# How long does AMR take to call back after an interview?



## Fbarba123 (Mar 27, 2011)

I have two interviews with two different AMR locations near my area. They are about a week apart.

I'm just wondering if it's okay to interview at both? I was also wondering if anyone know generally how long AMR takes to make calls back?

I don't want to skip one offer, when there could be a better one?

Advice? opinions?


----------



## DesertMedic66 (Mar 27, 2011)

Normally it takes 3-4 business days for them to call you back after an interview.


----------



## firecoins (Mar 27, 2011)

39 hours 17 minutes and 15 seconds.:huh:


----------



## GirevikMedic (Mar 27, 2011)

I suppose it could differ from area to area, but for me it took them only two days to call. I was interviewed on a Tuesday and got the call on a Thursday. 

My two cents on the issue of this/that location... take the first one that accepts you. You can always transfer later on. If AMR is a company that you want to work for and you're thinking in the long term, starting location should be of little concern. 

I'm in a similar situation. AMR serves the county I live and work in now as well as the next county north (amongst others but these are the only was to really be considered local). I'll be driving 35 miles north now. It'd obviously be more convinient to work locally but truth be told, the county I just got offered is probably better for experience and exposure.


----------



## Fbarba123 (Mar 29, 2011)

So I've just found out that one county sends it's potential applicants to test with the other county for which I am testing, I guess the counties are all connected in my area.

If i'm chosen , then I would be doing my skills and written on the same day for two different counties, at the same location, same time, is this frowned upon, does AMR even allow this?

Should I  withdraw one of my applications and focus on one county?

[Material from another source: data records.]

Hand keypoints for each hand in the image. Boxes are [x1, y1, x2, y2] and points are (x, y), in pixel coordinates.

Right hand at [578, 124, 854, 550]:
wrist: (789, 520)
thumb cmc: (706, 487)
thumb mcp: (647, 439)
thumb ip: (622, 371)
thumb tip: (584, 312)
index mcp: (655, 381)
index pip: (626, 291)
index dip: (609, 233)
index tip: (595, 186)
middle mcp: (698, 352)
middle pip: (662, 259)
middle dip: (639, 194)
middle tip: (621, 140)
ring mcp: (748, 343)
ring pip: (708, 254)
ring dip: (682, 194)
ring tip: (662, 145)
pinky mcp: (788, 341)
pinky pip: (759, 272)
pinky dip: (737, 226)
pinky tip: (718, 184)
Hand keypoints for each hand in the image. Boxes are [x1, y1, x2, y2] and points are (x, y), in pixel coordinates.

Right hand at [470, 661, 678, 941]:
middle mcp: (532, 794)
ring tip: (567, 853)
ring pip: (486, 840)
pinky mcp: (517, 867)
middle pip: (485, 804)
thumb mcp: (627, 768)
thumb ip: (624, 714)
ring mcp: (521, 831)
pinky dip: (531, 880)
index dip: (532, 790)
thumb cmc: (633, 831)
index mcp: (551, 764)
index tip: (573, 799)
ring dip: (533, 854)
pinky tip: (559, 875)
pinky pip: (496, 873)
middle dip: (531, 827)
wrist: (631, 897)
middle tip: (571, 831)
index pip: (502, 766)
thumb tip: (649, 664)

 i'm thankful that i've made it this far, but I wish I didn't have to stress out about what to choose...


Thoughts???


----------



## DesertMedic66 (Mar 29, 2011)

Call the HR rep in your area and ask. i know they have a non-competition agreement that you have to sign but you would be working for AMR and again working for AMR. i personally havent heard of anyone working for AMR in 2 different locations.


----------



## cherpy66 (Apr 2, 2011)

*call back.*

i had my interview on wed and i got a call on friday in riverside ca, and then my second interview was on a tuesday and i got a call on friday offering the job.


----------